My girlfriend and I have over the last few years talked about moving to Australia, maybe permenant but for a start on working holliday visa.

We are both 27, so we we think the time is now. We will be leaving arroun feb-March ´16. We both have a solid background in the fitness / training industry with +10 years of experience and education respectively as a physiotherapist and humanphysiologist(Master degree) we are not choosy with jobs to start out with, but think we have alot to contribute with to a gym/fitness courses etc..

*Just in general, which city do you guys consider have the best odds! cost/benefits wise for a couple on working holliday visa ? *

We have considered the three obvious choices: 
Sydney, Melbourne and Brisbane - but what does a couple living on the direct opposite side of the earth know . 
We hope you guys can help out a little.

For example: Which city would offer the best opportunity for jobs ? does the massive vistors on WH in Sydney outweigh the befifits of a huge city?
Is the rent cheaper in Brisbane or the same?

Any better ideas ?

Best Regards 
Ulrik Larsen 
Copenhagen, Denmark


----------



## JandE (Jul 17, 2015)

Ulrik-DK said:


> Hi Everyone
> 
> *Best options for working holliday visas*
> First of all I know there are many elements of this question, but any advice/suggentions would be great!.
> ...


Rent can be cheaper in Brisbane or more specially the Gold Coast.
But it can depend on what you are looking for.

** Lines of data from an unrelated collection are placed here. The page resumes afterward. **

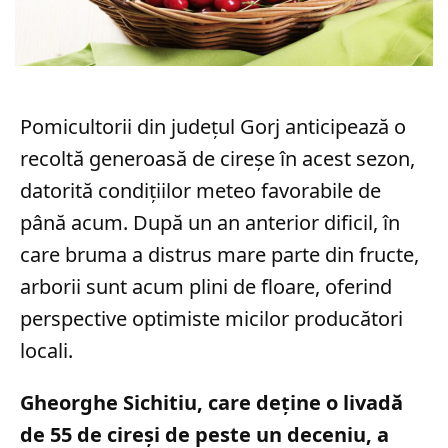
Pomicultorii din județul Gorj anticipează o
recoltă generoasă de cireșe în acest sezon,
datorită condițiilor meteo favorabile de
până acum. După un an anterior dificil, în
care bruma a distrus mare parte din fructe,
arborii sunt acum plini de floare, oferind
perspective optimiste micilor producători
locali.
Gheorghe Sichitiu, care deține o livadă
de 55 de cireși de peste un deceniu, a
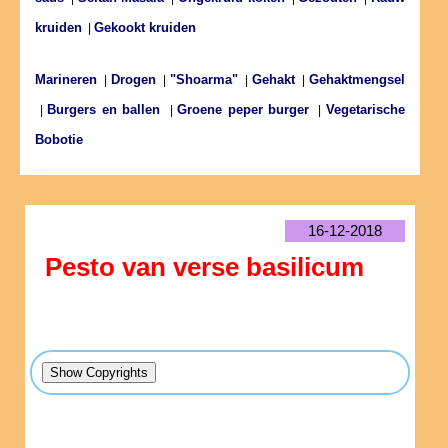
kruiden
Gekookt kruiden
|
Marineren
Drogen
"Shoarma"
Gehakt
Gehaktmengsel
|
|
|
|
Burgers en ballen
Groene peper burger
Vegetarische
|
|
|
Bobotie
16-12-2018
Pesto van verse basilicum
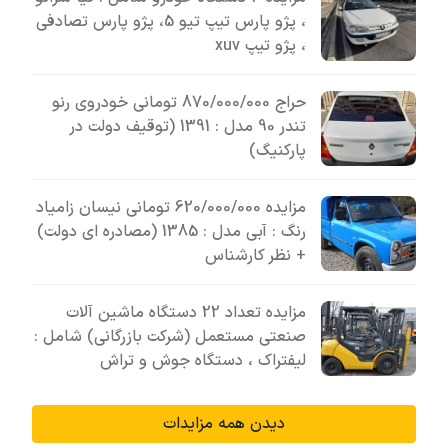
، پژو پارس تیپ تیو 5، پژو پارس تصادفی
، پژو تیپ xuv
حراج 870/000/000 تومانی خودروی رنو
تندر 90 مدل : 1391 (توقیف دولت در
پارکنیگ)
مزایده 620/000/000 تومانی نیسان زامیاد
رنگ : آبی مدل : 1385 (مصادره ای دولت)
+ نظر کارشناس
مزایده تعداد 22 دستگاه ماشین آلات
صنعتی مستعمل (شرکت بازرگانی) شامل :
لیفتراک ، دستگاه جوش و تراش
دیدن همه مزایدات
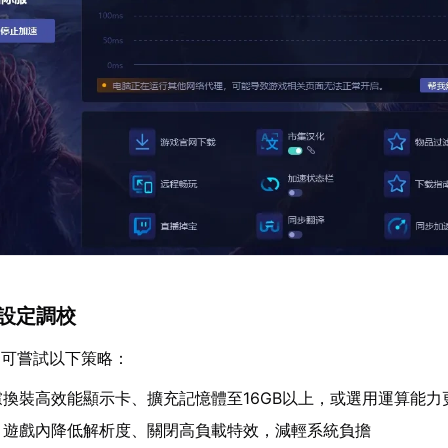
與設定調校
，可嘗試以下策略：
慮換裝高效能顯示卡、擴充記憶體至16GB以上，或選用運算能力
：遊戲內降低解析度、關閉高負載特效，減輕系統負擔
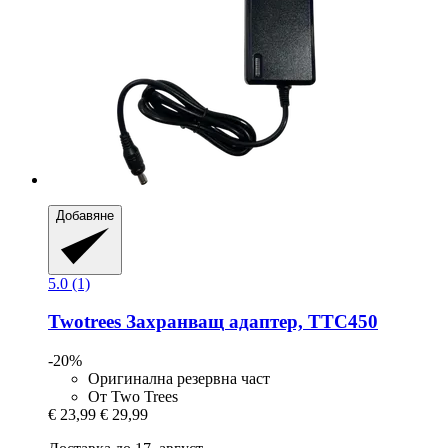
Добавяне
5.0 (1)
Twotrees
Захранващ адаптер, TTC450
-20%
Оригинална резервна част
От Two Trees
€ 23,99
€ 29,99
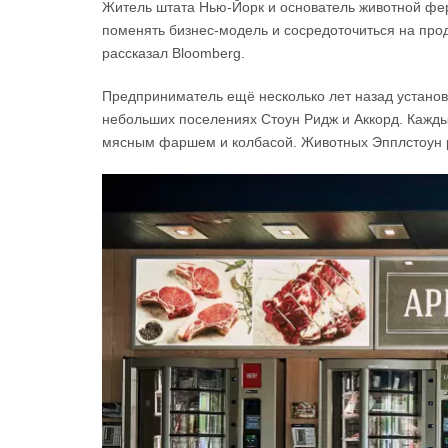
Житель штата Нью-Йорк и основатель животной фе
поменять бизнес-модель и сосредоточиться на про
рассказал Bloomberg.
Предприниматель ещё несколько лет назад установи
небольших поселениях Стоун Ридж и Аккорд. Кажды
мясным фаршем и колбасой. Животных Эпплстоун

In your position I would be tempted to consider the Gold Coast, as I see many people jogging and exercising here from my window overlooking the Broadwater.
I get the feeling that fitness is quite popular here. It's an area you could check out.

Accommodation costs? Furnished or Unfurnished is the first question.
Furnished accommodation is often expensive, but I found that the Gold Coast seems reasonable for 1 bedroom units. I am paying $310 per week for mine at the moment on just a 13 week term.
Finding decent unfurnished houses here though is not easy. Lots of people wanting whatever becomes available from about $450+ pw.


----------